* Exercise
Return every entry below exactly as written, minus the pictures.

*** Opening of Extracted data ***

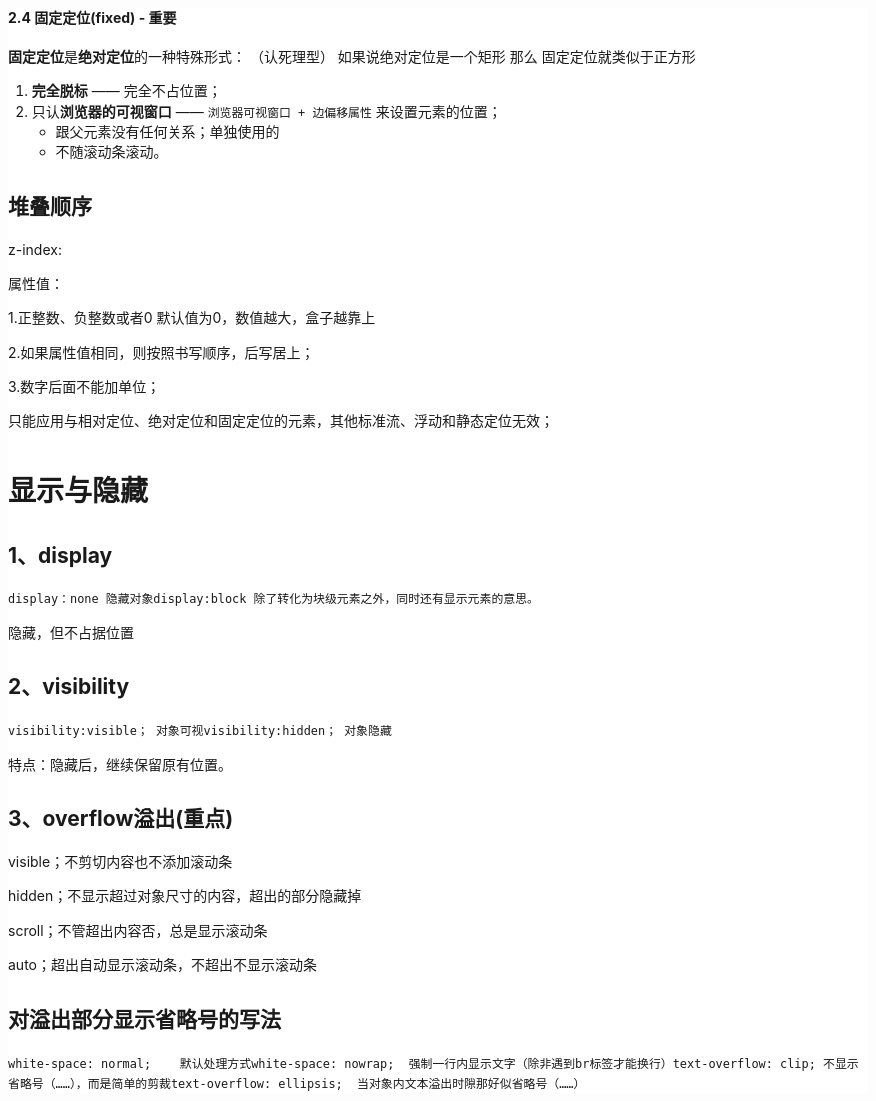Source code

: #### 2.4 固定定位(fixed) - 重要

**固定定位**是**绝对定位**的一种特殊形式： （认死理型）   如果说绝对定位是一个矩形 那么 固定定位就类似于正方形

1. **完全脱标** —— 完全不占位置；
2. 只认**浏览器的可视窗口** —— `浏览器可视窗口 + 边偏移属性` 来设置元素的位置；
   * 跟父元素没有任何关系；单独使用的
   * 不随滚动条滚动。



## 堆叠顺序

z-index:

属性值：

1.正整数、负整数或者0 默认值为0，数值越大，盒子越靠上

2.如果属性值相同，则按照书写顺序，后写居上；

3.数字后面不能加单位；

只能应用与相对定位、绝对定位和固定定位的元素，其他标准流、浮动和静态定位无效；

# 显示与隐藏

## 1、display

```
display：none 隐藏对象display:block 除了转化为块级元素之外，同时还有显示元素的意思。
```

隐藏，但不占据位置

## 2、visibility

```
visibility:visible； 对象可视visibility:hidden； 对象隐藏
```

特点：隐藏后，继续保留原有位置。

## 3、overflow溢出(重点)

visible；不剪切内容也不添加滚动条

hidden；不显示超过对象尺寸的内容，超出的部分隐藏掉

scroll；不管超出内容否，总是显示滚动条

auto；超出自动显示滚动条，不超出不显示滚动条

## 对溢出部分显示省略号的写法

```
white-space: normal;	默认处理方式white-space: nowrap;	强制一行内显示文字（除非遇到br标签才能换行）text-overflow: clip;	不显示省略号（……），而是简单的剪裁text-overflow: ellipsis;	当对象内文本溢出时隙那好似省略号（……）
```

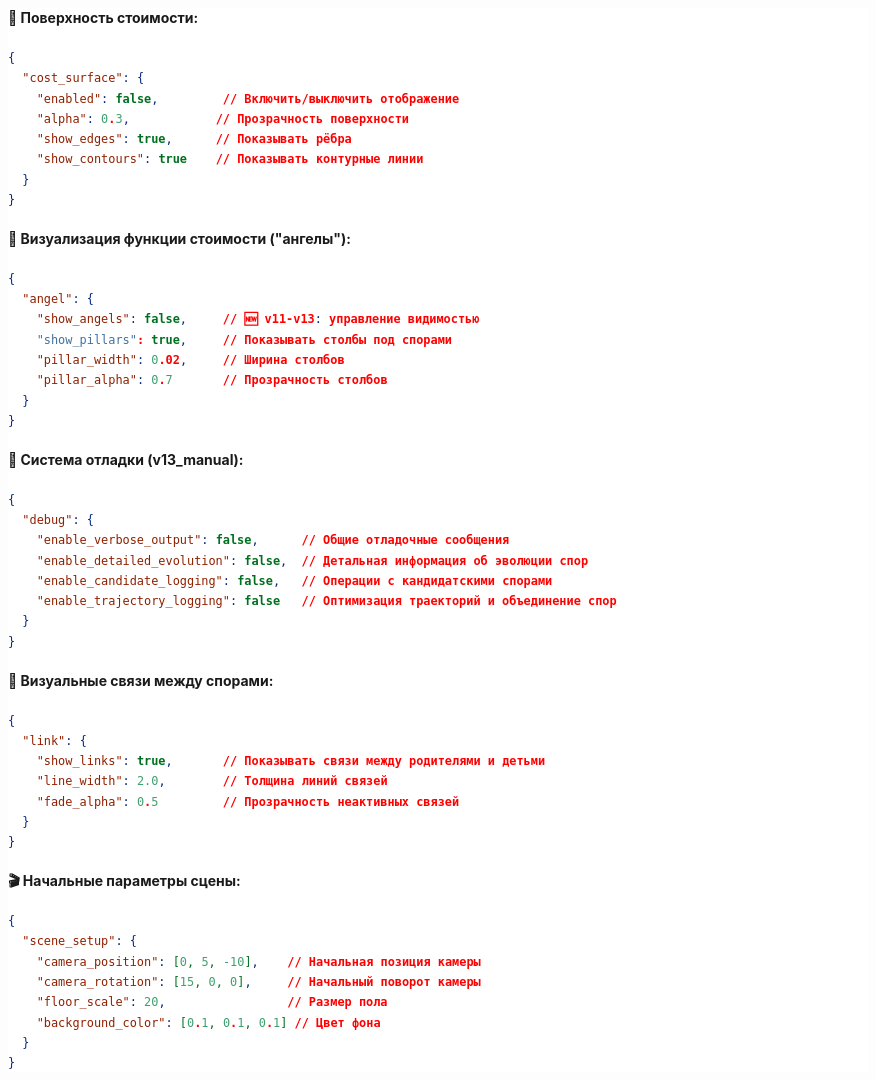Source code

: #### **🗻 Поверхность стоимости:**
```json
{
  "cost_surface": {
    "enabled": false,         // Включить/выключить отображение
    "alpha": 0.3,            // Прозрачность поверхности
    "show_edges": true,      // Показывать рёбра
    "show_contours": true    // Показывать контурные линии
  }
}
```

#### **👼 Визуализация функции стоимости ("ангелы"):**
```json
{
  "angel": {
    "show_angels": false,     // 🆕 v11-v13: управление видимостью
    "show_pillars": true,     // Показывать столбы под спорами
    "pillar_width": 0.02,     // Ширина столбов
    "pillar_alpha": 0.7       // Прозрачность столбов
  }
}
```

#### **🐛 Система отладки (v13_manual):**
```json
{
  "debug": {
    "enable_verbose_output": false,      // Общие отладочные сообщения
    "enable_detailed_evolution": false,  // Детальная информация об эволюции спор
    "enable_candidate_logging": false,   // Операции с кандидатскими спорами
    "enable_trajectory_logging": false   // Оптимизация траекторий и объединение спор
  }
}
```

#### **🔗 Визуальные связи между спорами:**
```json
{
  "link": {
    "show_links": true,       // Показывать связи между родителями и детьми
    "line_width": 2.0,        // Толщина линий связей
    "fade_alpha": 0.5         // Прозрачность неактивных связей
  }
}
```

#### **🎬 Начальные параметры сцены:**
```json
{
  "scene_setup": {
    "camera_position": [0, 5, -10],    // Начальная позиция камеры
    "camera_rotation": [15, 0, 0],     // Начальный поворот камеры
    "floor_scale": 20,                 // Размер пола
    "background_color": [0.1, 0.1, 0.1] // Цвет фона
  }
}
```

*** Close of Extracted data ***

* Reply
Source code

: #### 2.4 固定定位(fixed) - 重要

**固定定位**是**绝对定位**的一种特殊形式： （认死理型）   如果说绝对定位是一个矩形 那么 固定定位就类似于正方形

1. **完全脱标** —— 完全不占位置；
2. 只认**浏览器的可视窗口** —— `浏览器可视窗口 + 边偏移属性` 来设置元素的位置；
   * 跟父元素没有任何关系；单独使用的
   * 不随滚动条滚动。



## 堆叠顺序

z-index:

属性值：

1.正整数、负整数或者0 默认值为0，数值越大，盒子越靠上

2.如果属性值相同，则按照书写顺序，后写居上；

3.数字后面不能加单位；

只能应用与相对定位、绝对定位和固定定位的元素，其他标准流、浮动和静态定位无效；

# 显示与隐藏

## 1、display

```
display：none 隐藏对象display:block 除了转化为块级元素之外，同时还有显示元素的意思。
```

隐藏，但不占据位置

## 2、visibility

```
visibility:visible； 对象可视visibility:hidden； 对象隐藏
```

特点：隐藏后，继续保留原有位置。

## 3、overflow溢出(重点)

visible；不剪切内容也不添加滚动条

hidden；不显示超过对象尺寸的内容，超出的部分隐藏掉

scroll；不管超出内容否，总是显示滚动条

auto；超出自动显示滚动条，不超出不显示滚动条

## 对溢出部分显示省略号的写法

```
white-space: normal;	默认处理方式white-space: nowrap;	强制一行内显示文字（除非遇到br标签才能换行）text-overflow: clip;	不显示省略号（……），而是简单的剪裁text-overflow: ellipsis;	当对象内文本溢出时隙那好似省略号（……）
```

Source code

: #### **🗻 Поверхность стоимости:**
```json
{
  "cost_surface": {
    "enabled": false,         // Включить/выключить отображение
    "alpha": 0.3,            // Прозрачность поверхности
    "show_edges": true,      // Показывать рёбра
    "show_contours": true    // Показывать контурные линии
  }
}
```

#### **👼 Визуализация функции стоимости ("ангелы"):**
```json
{
  "angel": {
    "show_angels": false,     // 🆕 v11-v13: управление видимостью
    "show_pillars": true,     // Показывать столбы под спорами
    "pillar_width": 0.02,     // Ширина столбов
    "pillar_alpha": 0.7       // Прозрачность столбов
  }
}
```

#### **🐛 Система отладки (v13_manual):**
```json
{
  "debug": {
    "enable_verbose_output": false,      // Общие отладочные сообщения
    "enable_detailed_evolution": false,  // Детальная информация об эволюции спор
    "enable_candidate_logging": false,   // Операции с кандидатскими спорами
    "enable_trajectory_logging": false   // Оптимизация траекторий и объединение спор
  }
}
```

#### **🔗 Визуальные связи между спорами:**
```json
{
  "link": {
    "show_links": true,       // Показывать связи между родителями и детьми
    "line_width": 2.0,        // Толщина линий связей
    "fade_alpha": 0.5         // Прозрачность неактивных связей
  }
}
```

#### **🎬 Начальные параметры сцены:**
```json
{
  "scene_setup": {
    "camera_position": [0, 5, -10],    // Начальная позиция камеры
    "camera_rotation": [15, 0, 0],     // Начальный поворот камеры
    "floor_scale": 20,                 // Размер пола
    "background_color": [0.1, 0.1, 0.1] // Цвет фона
  }
}
```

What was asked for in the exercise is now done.